The solution highlighted on the left is induced by some particular realization of the diffusion field that we would like to infer. First, we take ten thousand simulations of the PDE induced by independent realizations of the KL expansion (simulated using the Nystrom method with 150 quadrature points). Since it is unrealistic to be able to access the analytical PDE solution everywhere, we instead take five evenly spaced points in the domain $(0,1)$ and assume normally-distributed noise with variance 0.025. Truncating at 40 KL coefficients, we learn a triangular map $S:\mathbb{R}^{5}\times\mathbb{R}^{40}\to\mathbb{R}^{40}$, i.e., we amortize the conditional inference over all possible observations by employing "pushforward-based inference". A triangular map here is natural; the KL coefficients come from a sort of Gram-Schmidt-like orthogonalization process, and thus most of the variance in truly smooth diffusion fields will be attributable to the first few KL coefficients.
After a training routine (100 epochs of SGD), we attempt to infer the diffusion field with the discontinuous derivative that generated the highlighted solution above with mixed results.

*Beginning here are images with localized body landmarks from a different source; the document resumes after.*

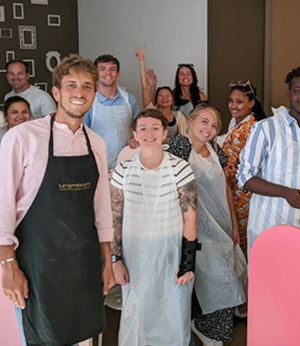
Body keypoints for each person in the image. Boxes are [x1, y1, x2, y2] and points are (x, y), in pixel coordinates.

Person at [0, 54, 115, 345]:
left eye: (88, 86)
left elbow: (101, 208)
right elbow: (3, 205)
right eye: (71, 85)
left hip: (84, 262)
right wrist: (7, 265)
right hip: (37, 264)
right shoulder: (23, 138)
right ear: (56, 92)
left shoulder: (96, 143)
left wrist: (107, 260)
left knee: (84, 337)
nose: (80, 93)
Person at [110, 109, 198, 346]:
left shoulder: (181, 168)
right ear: (135, 134)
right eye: (143, 129)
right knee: (137, 315)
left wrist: (187, 263)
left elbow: (190, 217)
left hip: (171, 254)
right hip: (133, 256)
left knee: (173, 314)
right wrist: (115, 259)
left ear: (164, 132)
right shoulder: (123, 170)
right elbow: (116, 216)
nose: (149, 134)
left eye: (155, 128)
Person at [167, 104, 246, 346]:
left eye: (214, 126)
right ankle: (209, 331)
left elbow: (226, 189)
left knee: (229, 275)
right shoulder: (179, 146)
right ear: (190, 122)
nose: (208, 128)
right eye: (204, 122)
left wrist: (234, 224)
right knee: (223, 280)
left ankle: (206, 326)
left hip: (220, 225)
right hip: (195, 228)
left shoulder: (215, 150)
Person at [237, 66, 300, 254]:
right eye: (297, 91)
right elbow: (245, 177)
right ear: (288, 93)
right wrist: (285, 193)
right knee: (266, 281)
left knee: (298, 279)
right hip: (268, 224)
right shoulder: (266, 129)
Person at [220, 79, 266, 258]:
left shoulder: (248, 129)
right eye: (231, 101)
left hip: (243, 195)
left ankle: (248, 283)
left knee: (242, 241)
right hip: (234, 191)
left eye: (239, 102)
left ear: (251, 103)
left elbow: (235, 166)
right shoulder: (235, 123)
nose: (233, 105)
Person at [84, 54, 140, 170]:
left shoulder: (129, 99)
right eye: (103, 69)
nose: (108, 73)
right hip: (97, 163)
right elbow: (81, 134)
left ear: (118, 73)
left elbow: (141, 126)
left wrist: (137, 139)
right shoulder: (89, 101)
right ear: (96, 73)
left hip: (127, 162)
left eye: (112, 69)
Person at [135, 46, 188, 140]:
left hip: (173, 152)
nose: (164, 98)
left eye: (168, 96)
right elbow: (144, 87)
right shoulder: (151, 112)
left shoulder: (179, 116)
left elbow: (185, 138)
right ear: (156, 100)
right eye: (161, 96)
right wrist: (142, 64)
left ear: (172, 100)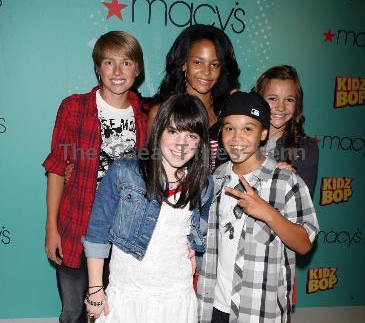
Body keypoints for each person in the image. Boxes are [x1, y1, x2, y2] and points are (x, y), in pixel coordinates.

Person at [43, 31, 147, 323]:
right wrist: (52, 226)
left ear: (137, 69)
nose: (117, 71)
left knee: (118, 313)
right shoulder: (74, 108)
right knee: (74, 313)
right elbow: (56, 169)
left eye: (126, 63)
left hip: (125, 237)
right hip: (77, 228)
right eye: (108, 62)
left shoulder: (146, 115)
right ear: (97, 67)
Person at [82, 93, 213, 323]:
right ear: (159, 131)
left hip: (176, 296)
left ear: (200, 141)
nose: (181, 145)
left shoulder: (203, 181)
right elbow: (97, 231)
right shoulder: (124, 171)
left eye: (191, 135)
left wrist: (193, 243)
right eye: (173, 132)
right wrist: (95, 290)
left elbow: (202, 219)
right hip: (128, 294)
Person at [197, 91, 319, 323]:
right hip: (214, 305)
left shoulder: (285, 181)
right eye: (229, 128)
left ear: (263, 133)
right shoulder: (217, 178)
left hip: (259, 310)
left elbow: (304, 244)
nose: (237, 137)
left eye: (248, 129)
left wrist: (268, 213)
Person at [146, 24, 240, 171]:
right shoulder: (161, 113)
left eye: (214, 65)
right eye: (198, 62)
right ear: (183, 63)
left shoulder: (231, 112)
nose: (206, 72)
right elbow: (149, 167)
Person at [254, 65, 319, 196]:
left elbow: (302, 205)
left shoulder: (306, 148)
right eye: (273, 98)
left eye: (289, 100)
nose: (281, 107)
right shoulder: (242, 138)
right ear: (259, 100)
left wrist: (293, 181)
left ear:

The KL coefficients do not seem to concentrate around the correct area unfortunately, where we see joint-marginals of generated samples shown below for the first seven conditionally generated KL modes. Below that, we visualize a few generated diffusion fields and compare them to the diffusion field that generated the data in black; we also do so for the predictive distribution over the PDE solutions conditioned on the observation value.
Unfortunately, it looks like the transport map hasn't yet converged. While the loss convergence is not illuminating in any standalone figure, it does seem like the optimization was not quite done after our 100 epochs with a learning rate of 0.001. Future work would certainly be to optimize the map over a much longer period and do a more careful hyperparameter search. The upside is that, even for a partially trained map, we still do not seem to need to be particularly careful about the tails of the distribution. We also scale to higher dimensions much better than polynomials; we only used a network with 12960 parameters, which is leagues below the dimensionally-exponential growth of the polynomial basis.
Conclusions
While this blog post may have overstayed its welcome, it is certainly clear that these MRNNs are a viable alternative to polynomials in both lower and higher dimensions, given enough samples. This post only touches on different possibilities with such maps, and it is exciting to consider comparing results with different state-of-the-art methods which I didn't have time to train for these particular problems. The MRNNs that I show here seem capable enough to perform conditional inference quickly; the questions of sample efficiency, convergence, and a good validation procedure were not as readily addressed as I would have hoped just due to the time and space constraints of this project. I do hope to address all of these things in the future, and I do believe that these are tractable for uses across many different areas.